> [ИСХОДНЫЙ ТЕКСТ]
Постепенно возникло довольно большое количество конфликтных ситуаций. В шлюпке Э3 женщины начали перепалку из-за пустяков, в то время как их мужья хранили неловкое молчание Миссис Уошингтон Додж, желавшая вопреки воле почти всех остальных пассажиров шлюпки Э5 грести обратно к месту гибели «Титаника», в конце концов так рассердилась, что посреди океана пересела в подошедшую к ним шлюпку Э7. Мод Слоукум, неугомонная массажистка с «Титаника», помогла приструнить одну женщину, которая непрестанно — надо же только придумать такое — включала звонок будильника в шлюпке Э11. Матрос Даймонд, бывший боксер, старший по шлюпке Э15, изрыгал ругательства и богохульства, от которых темная ночь казалась еще чернее.
Много конфликтов возникло из-за курения. В 1912 году табак еще не стал великой американской панацеей для снятия нервных напряжений, и женщин табачный дым просто шокировал. Мисс Элизабет Шют попросила двух сидящих рядом с ней в шлюпке Э3 мужчин прекратить курение, но они продолжали дымить.

> [ПРЕДОСТАВЛЕННЫЙ МАТЕРИАЛ]
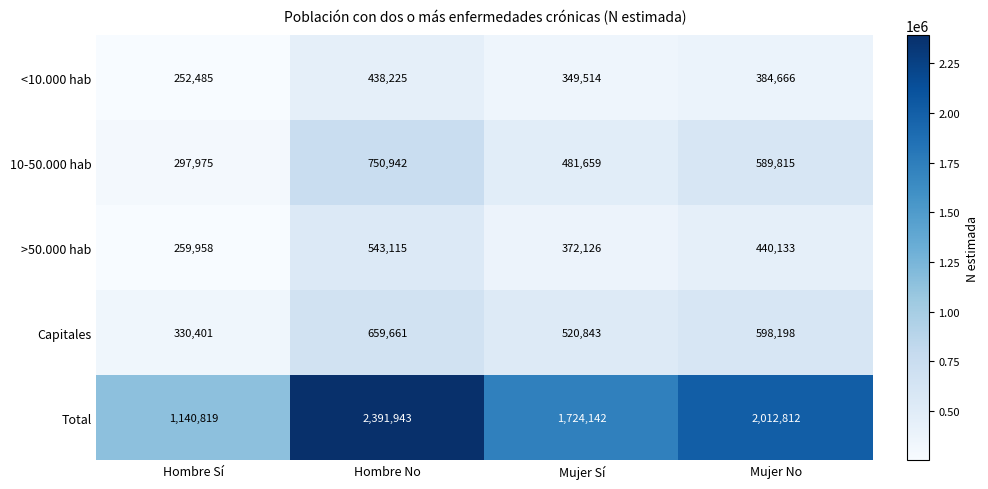

Which category has the lowest value in the >50.000 hab series?

Hombre Sí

> [ЗАДАЧИ]
1. Назовите все номера шлюпок, которые упоминаются в тексте о шлюпках «Титаника».
2. Перепишите дословно фрагмент из текста о шлюпках «Титаника», начиная со слов "Постепенно возникло довольно" и заканчивая словами "казалась еще чернее.".
Этот материал для работы не понадобится.

> [ОТВЕТЫ НА ЗАДАЧИ]
1. Э3, Э5, Э7, Э11, Э15

2.
Постепенно возникло довольно большое количество конфликтных ситуаций. В шлюпке Э3 женщины начали перепалку из-за пустяков, в то время как их мужья хранили неловкое молчание Миссис Уошингтон Додж, желавшая вопреки воле почти всех остальных пассажиров шлюпки Э5 грести обратно к месту гибели «Титаника», в конце концов так рассердилась, что посреди океана пересела в подошедшую к ним шлюпку Э7. Мод Слоукум, неугомонная массажистка с «Титаника», помогла приструнить одну женщину, которая непрестанно — надо же только придумать такое — включала звонок будильника в шлюпке Э11. Матрос Даймонд, бывший боксер, старший по шлюпке Э15, изрыгал ругательства и богохульства, от которых темная ночь казалась еще чернее.